NumPy arrays can also be multidimensional (1D, 2D, 3D ... ND), meaning the NumPy array structure can be used to model vectors (1D) and matrices (2D). Arrays with >= 3 dimensions is often refered to as a tensor (see above).

Dimensions in NumPy are refered to as 'axes'. A 2D array may look something like this:

```python
[[0., 0., 0.],
 [1., 1., 1.]]
```

Where there are two axes and the first axis has a length of two and the second a length of three. You can access the shape of an array with the `.shape` attribute, which is a tuple refering to the length of each axis. In this case this would be `(2,3)`


**Creating NumPy arrays:**

There are numerous ways to create a NumPy array. We will cover some of the ways here:

- `np.array()`
- `np.zeros()`
- `np.ones()`
- `np.empty()`
- `np.arange()`
- `np.linspace()`

`np.array()`can be used to construct an array from a Python list:

In [None]:
array_1d = np.array([1, 2, 3, 4])                  # A 1D array
array_2d = np.array([[1, 2, 3, 4], [5, 6, 7, 8]])  # A 2D array

print('1D NumPy array:\n', array_1d)
print('\n2D NumPy array:\n', array_2d)

`np.zeros()` fills an array with zeros, while `np.ones()` fills an array with ones:

In [None]:
zero_array_1d = np.zeros(6)
ones_array_2d = np.ones((6, 3))

print('1D NumPy array:\n', zero_array_1d)
print('\n2D NumPy array:\n', ones_array_2d)
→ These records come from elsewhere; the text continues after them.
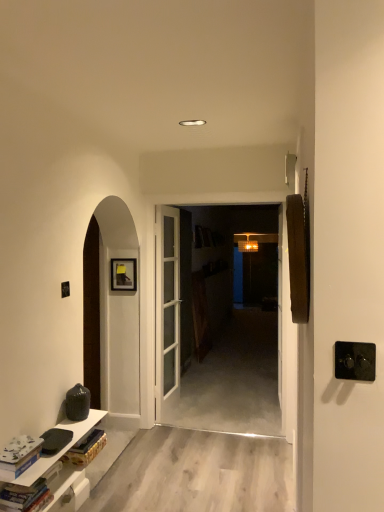
What do you see at coordinates (355, 361) in the screenshot? I see `black plastic door handle at right` at bounding box center [355, 361].

Locate an element on the screen. The image size is (384, 512). white glossy cabinet at lower left is located at coordinates (59, 451).

Identify the location of hardcover book at lower left, which is the 2th book from top to bottom. (25, 497).

From a real-world perspective, who is located higher, white glossy cabinet at lower left or black plastic door handle at right?

In real-world perspective, black plastic door handle at right is above.

Which object is wider, white glossy cabinet at lower left or black plastic door handle at right?

white glossy cabinet at lower left.

In the image, is white glossy cabinet at lower left positioned in front of or behind black plastic door handle at right?

Clearly, white glossy cabinet at lower left is behind black plastic door handle at right.

I want to click on door handle above the white glossy cabinet at lower left (from the image's perspective), so click(355, 361).

Who is bigger, white matte book at lower left, the 2th book from the bottom, or white glossy cabinet at lower left?

white glossy cabinet at lower left.

Does white matte book at lower left, which appears as the first book when viewed from the top, have a lesser width compared to white glossy cabinet at lower left?

Yes, white matte book at lower left, which appears as the first book when viewed from the top, is thinner than white glossy cabinet at lower left.

How many degrees apart are the facing directions of white matte book at lower left, which appears as the first book when viewed from the top, and white glossy cabinet at lower left?

white matte book at lower left, which appears as the first book when viewed from the top, and white glossy cabinet at lower left are facing 0.274 degrees away from each other.

From the image's perspective, is white matte book at lower left, the 2th book from the bottom, beneath white glossy cabinet at lower left?

Actually, white matte book at lower left, the 2th book from the bottom, appears above white glossy cabinet at lower left in the image.

Does point (347, 377) come closer to viewer compared to point (12, 507)?

That is True.

Is black plastic door handle at right in front of or behind hardcover book at lower left, which is the 2th book from top to bottom, in the image?

In the image, black plastic door handle at right appears in front of hardcover book at lower left, which is the 2th book from top to bottom.

How many degrees apart are the facing directions of black plastic door handle at right and hardcover book at lower left, which is the 2th book from top to bottom?

90.1 degrees separate the facing orientations of black plastic door handle at right and hardcover book at lower left, which is the 2th book from top to bottom.

Does black plastic door handle at right have a greater height compared to hardcover book at lower left, which is the 2th book from top to bottom?

Yes, black plastic door handle at right is taller than hardcover book at lower left, which is the 2th book from top to bottom.

Does point (13, 460) come farther from viewer compared to point (342, 353)?

That is True.

Does white matte book at lower left, the 2th book from the bottom, have a lesser height compared to black plastic door handle at right?

No.

Is white matte book at lower left, which appears as the first book when viewed from the top, far from black plastic door handle at right?

white matte book at lower left, which appears as the first book when viewed from the top, is far away from black plastic door handle at right.

Is white glossy cabinet at lower left inside the boundaries of hardcover book at lower left, which is the 2th book from top to bottom, or outside?

white glossy cabinet at lower left is spatially situated outside hardcover book at lower left, which is the 2th book from top to bottom.

In terms of size, does white glossy cabinet at lower left appear bigger or smaller than hardcover book at lower left, which is counted as the first book, starting from the bottom?

In the image, white glossy cabinet at lower left appears to be larger than hardcover book at lower left, which is counted as the first book, starting from the bottom.

From a real-world perspective, which is physically above, white glossy cabinet at lower left or hardcover book at lower left, which is the 2th book from top to bottom?

hardcover book at lower left, which is the 2th book from top to bottom, is physically above.

From the image's perspective, which one is positioned higher, white glossy cabinet at lower left or hardcover book at lower left, which is counted as the first book, starting from the bottom?

hardcover book at lower left, which is counted as the first book, starting from the bottom.

Does black plastic door handle at right have a lesser width compared to white matte book at lower left, which appears as the first book when viewed from the top?

Yes.

Is black plastic door handle at right in contact with white matte book at lower left, which appears as the first book when viewed from the top?

black plastic door handle at right and white matte book at lower left, which appears as the first book when viewed from the top, are clearly separated.

How much distance is there between black plastic door handle at right and white matte book at lower left, which appears as the first book when viewed from the top?

A distance of 1.57 meters exists between black plastic door handle at right and white matte book at lower left, which appears as the first book when viewed from the top.

In the image, is black plastic door handle at right positioned in front of or behind white matte book at lower left, the 2th book from the bottom?

black plastic door handle at right is in front of white matte book at lower left, the 2th book from the bottom.

From the picture: Considering their positions, is hardcover book at lower left, which is counted as the first book, starting from the bottom, located in front of or behind white glossy cabinet at lower left?

hardcover book at lower left, which is counted as the first book, starting from the bottom, is in front of white glossy cabinet at lower left.

Is hardcover book at lower left, which is counted as the first book, starting from the bottom, smaller than white glossy cabinet at lower left?

Indeed, hardcover book at lower left, which is counted as the first book, starting from the bottom, has a smaller size compared to white glossy cabinet at lower left.

Is hardcover book at lower left, which is the 2th book from top to bottom, positioned with its back to white glossy cabinet at lower left?

hardcover book at lower left, which is the 2th book from top to bottom, is not turned away from white glossy cabinet at lower left.

Is hardcover book at lower left, which is counted as the first book, starting from the bottom, taller than white glossy cabinet at lower left?

Yes, hardcover book at lower left, which is counted as the first book, starting from the bottom, is taller than white glossy cabinet at lower left.

Find the location of a particular element. The height and width of the screenshot is (512, 384). cabinetry below the black plastic door handle at right (from the image's perspective) is located at coordinates coord(59,451).

Locate an element on the screen. book that is the 2nd object located above the white glossy cabinet at lower left (from the image's perspective) is located at coordinates (19, 456).

Based on the photo, considering their positions, is white glossy cabinet at lower left positioned further to white matte book at lower left, the 2th book from the bottom, than hardcover book at lower left, which is the 2th book from top to bottom?

Based on the image, white glossy cabinet at lower left appears to be further to white matte book at lower left, the 2th book from the bottom.

Looking at the image, which one is located further to white glossy cabinet at lower left, hardcover book at lower left, which is the 2th book from top to bottom, or white matte book at lower left, the 2th book from the bottom?

hardcover book at lower left, which is the 2th book from top to bottom, lies further to white glossy cabinet at lower left than the other object.

Based on their spatial positions, is hardcover book at lower left, which is counted as the first book, starting from the bottom, or white glossy cabinet at lower left further from white matte book at lower left, which appears as the first book when viewed from the top?

Based on the image, white glossy cabinet at lower left appears to be further to white matte book at lower left, which appears as the first book when viewed from the top.

Which object lies further to the anchor point hardcover book at lower left, which is the 2th book from top to bottom, white matte book at lower left, which appears as the first book when viewed from the top, or white glossy cabinet at lower left?

white glossy cabinet at lower left.

Based on the photo, when comparing their distances from hardcover book at lower left, which is the 2th book from top to bottom, does white glossy cabinet at lower left or black plastic door handle at right seem further?

Based on the image, black plastic door handle at right appears to be further to hardcover book at lower left, which is the 2th book from top to bottom.

From the image, which object appears to be farther from white matte book at lower left, which appears as the first book when viewed from the top, black plastic door handle at right or white glossy cabinet at lower left?

Based on the image, black plastic door handle at right appears to be further to white matte book at lower left, which appears as the first book when viewed from the top.

From the image, which object appears to be farther from hardcover book at lower left, which is counted as the first book, starting from the bottom, black plastic door handle at right or white glossy cabinet at lower left?

black plastic door handle at right is positioned further to the anchor hardcover book at lower left, which is counted as the first book, starting from the bottom.

Looking at the image, which one is located closer to hardcover book at lower left, which is counted as the first book, starting from the bottom, white glossy cabinet at lower left or white matte book at lower left, the 2th book from the bottom?

Based on the image, white matte book at lower left, the 2th book from the bottom, appears to be nearer to hardcover book at lower left, which is counted as the first book, starting from the bottom.

Where is `book between white matte book at lower left, the 2th book from the bottom, and black plastic door handle at right`? The image size is (384, 512). book between white matte book at lower left, the 2th book from the bottom, and black plastic door handle at right is located at coordinates (25, 497).

Where is `cabinetry situated between hardcover book at lower left, which is the 2th book from top to bottom, and black plastic door handle at right from left to right`? The image size is (384, 512). cabinetry situated between hardcover book at lower left, which is the 2th book from top to bottom, and black plastic door handle at right from left to right is located at coordinates (59, 451).

I want to click on cabinetry located between white matte book at lower left, the 2th book from the bottom, and black plastic door handle at right in the left-right direction, so click(x=59, y=451).

Image resolution: width=384 pixels, height=512 pixels. Identify the location of book between white matte book at lower left, which appears as the first book when viewed from the top, and white glossy cabinet at lower left, in the vertical direction. (25, 497).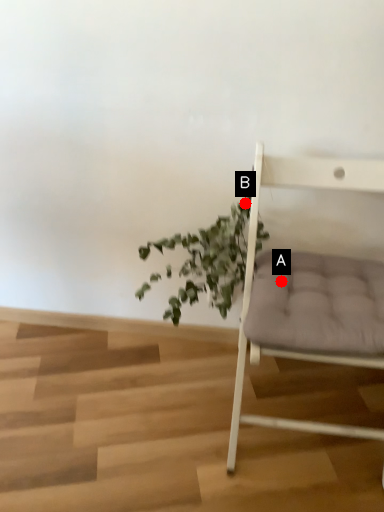
Question: Two points are circled on the image, labeled by A and B beside each circle. Which point appears farthest from the camera in this image?

Choices:
 (A) A is further
 (B) B is further

Answer: (B)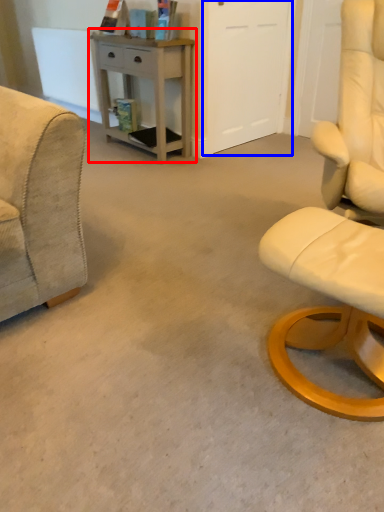
Question: Which object is closer to the camera taking this photo, desk (highlighted by a red box) or glass door (highlighted by a blue box)?

Choices:
 (A) desk
 (B) glass door

Answer: (A)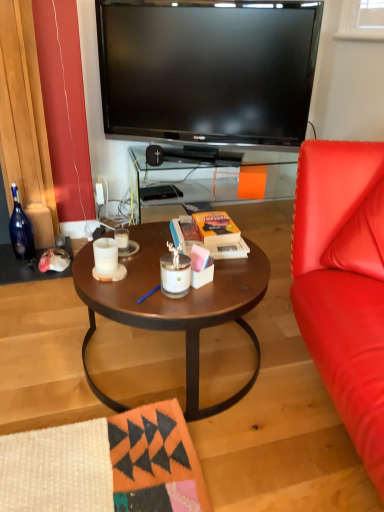
Locate an element on the screen. free space above matte brown coffee table at center (from a real-world perspective) is located at coordinates (192, 282).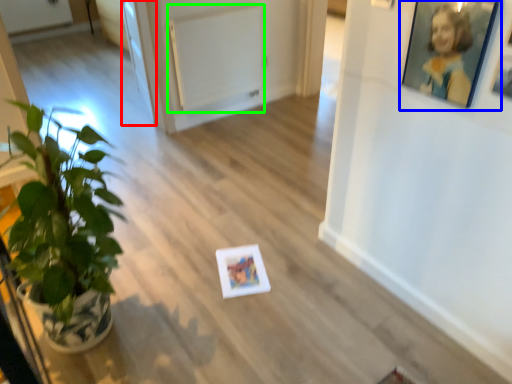
Question: Based on their relative distances, which object is farther from glass door (highlighted by a red box)? Choose from picture frame (highlighted by a blue box) and radiator (highlighted by a green box).

Choices:
 (A) picture frame
 (B) radiator

Answer: (A)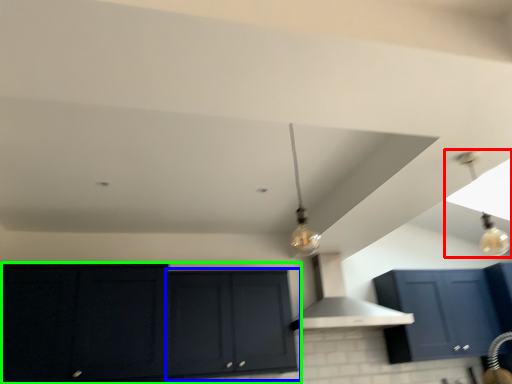
Question: Considering the real-world distances, which object is closest to light fixture (highlighted by a red box)? cabinetry (highlighted by a blue box) or cabinetry (highlighted by a green box).

Choices:
 (A) cabinetry
 (B) cabinetry

Answer: (A)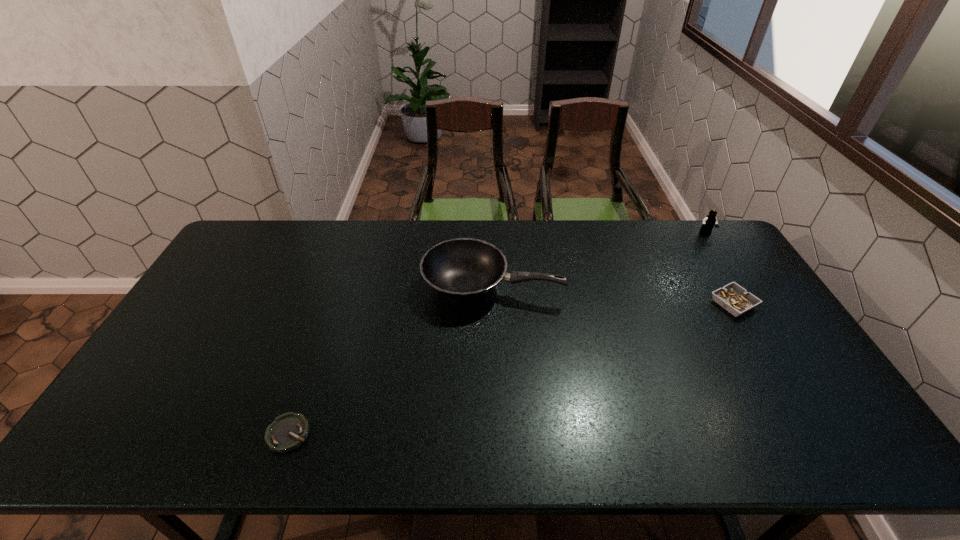
I want to click on free space between the frying pan and the nearest object, so click(x=391, y=360).

Locate an element on the screen. The height and width of the screenshot is (540, 960). object that is the second closest one to the right ashtray is located at coordinates pyautogui.click(x=463, y=269).

Where is `object that stands as the third closest to the shorter ashtray`? This screenshot has height=540, width=960. object that stands as the third closest to the shorter ashtray is located at coordinates (x=709, y=221).

The image size is (960, 540). I want to click on free space that satisfies the following two spatial constraints: 1. on the back side of the left ashtray; 2. on the right side of the farther ashtray, so click(x=333, y=304).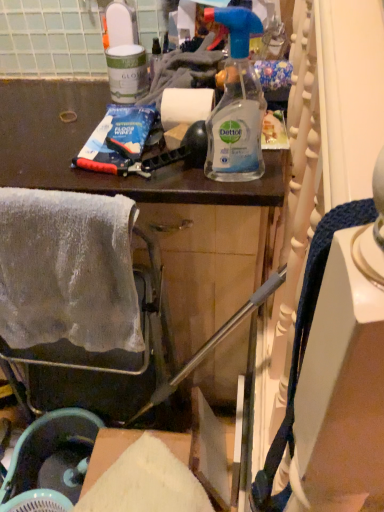
Identify the location of vacant area that is in front of white glossy paint can at upper left, which is the second bottle in front-to-back order. (74, 133).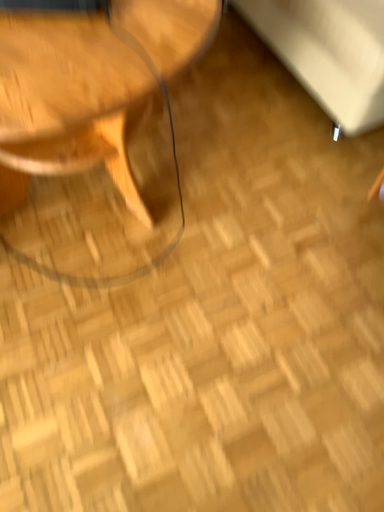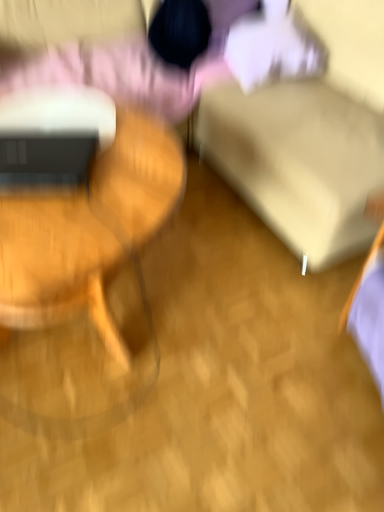
Question: Which way did the camera rotate in the video?

Choices:
 (A) rotated downward
 (B) rotated upward

Answer: (B)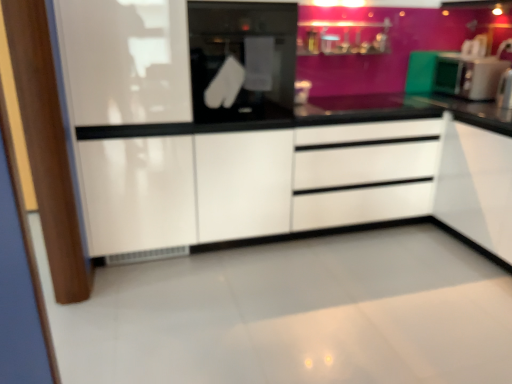
Question: In the image, is black glass oven at center on the left side or the right side of white glossy cabinet at center?

Choices:
 (A) left
 (B) right

Answer: (B)

Question: From the image's perspective, is black glass oven at center positioned above or below white glossy cabinet at center?

Choices:
 (A) above
 (B) below

Answer: (A)

Question: Based on their relative distances, which object is farther from the green matte microwave at right?

Choices:
 (A) white glossy cabinet at center
 (B) black glass oven at center
 (C) white glossy drawer at center

Answer: (B)

Question: Which object is the farthest from the black glass oven at center?

Choices:
 (A) white glossy drawer at center
 (B) green matte microwave at right
 (C) white glossy cabinet at center

Answer: (B)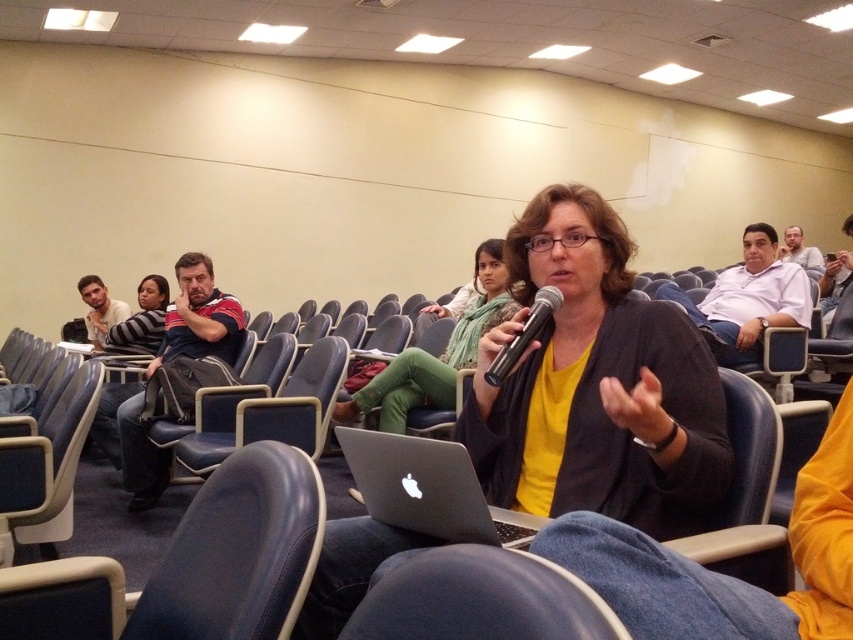
You are organizing a workshop and need to place a 12 cm wide notebook on the silver metallic laptop at center. Can the notebook fit on the laptop based on the laptop and the matte white shirt at upper right?

The silver metallic laptop at center has a width less than the matte white shirt at upper right. Since the notebook is 12 cm wide, but we don not know the exact width of the laptop, we cannot determine if it will fit. More information is needed.

You are attending a lecture in the lecture hall and notice the silver metallic laptop at center and the matte white shirt at upper right. Which object is closer to the front of the room?

The silver metallic laptop at center is positioned under the matte white shirt at upper right, meaning it is closer to the front of the room.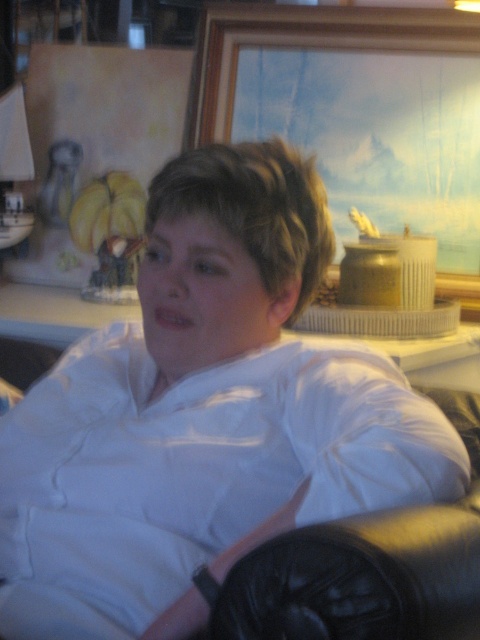
You are arranging items on a shelf and must place the wooden picture frame at upper center and the yellow matte bananas at upper left. Based on the scene, which item is placed higher?

The wooden picture frame at upper center is positioned over the yellow matte bananas at upper left, meaning it is placed higher.

You are standing in a room and see a wooden picture frame at upper center. If you want to place a small plant pot exactly at point (x=309, y=45), will it be placed on top of the wooden picture frame at upper center?

The point (x=309, y=45) is where the wooden picture frame at upper center is located, so placing the plant pot there would put it on top of the wooden picture frame at upper center.

You are an interior designer assessing the living room layout. You need to determine if the wooden picture frame at upper center can be moved to the right without disturbing the yellow matte bananas at upper left. Based on their current positions, is this possible?

The wooden picture frame at upper center is in front of the yellow matte bananas at upper left, so moving it to the right would not disturb the bananas since they are positioned behind the frame.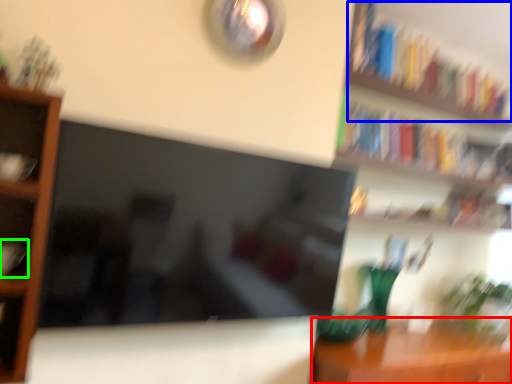
Question: Considering the real-world distances, which object is closest to table (highlighted by a red box)? book (highlighted by a blue box) or book (highlighted by a green box).

Choices:
 (A) book
 (B) book

Answer: (A)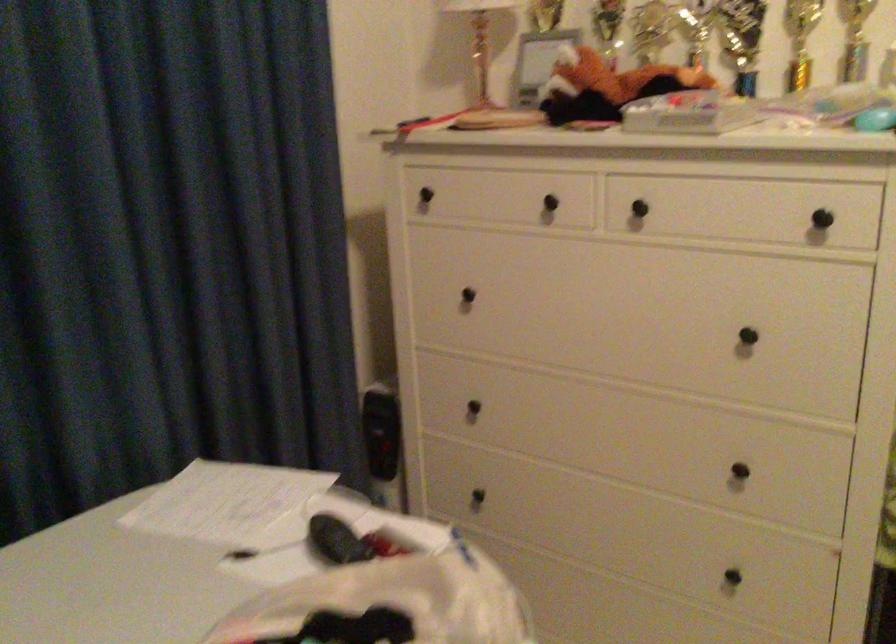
`np.empty()` functions in much the same way but fills the array with random numbers depending on the state of the memory (quicker than zeros/ones):

In [None]:
array = np.empty(10)

print(array)

`np.arange()` creates an array containing a range of numbers similarly to the Python `range()` function. A step size parameter can also be provided:

In [None]:
array = np.arange(0, 11, 2)

print(array)

`np.linspace()` creates an array of evenly spaced values within a specified interval:

In [None]:
array = np.linspace(0, 20, 5)  # 0 -> 20 in 5 values

print(array)

**Specifying a dtype**

When creating an array the dtype is automatically `np.float64`, however the dtype can be specified by the user.

Learn more about datatypes [here](https://www.tutorialspoint.com/numpy/numpy_data_types.htm)

In [None]:
array = np.ones((4,4), dtype=np.int64)  # Here we specify integer

print(array)

## Indexing and Slicing

Indexing and slicing is fundamental to working with NumPy arrays. 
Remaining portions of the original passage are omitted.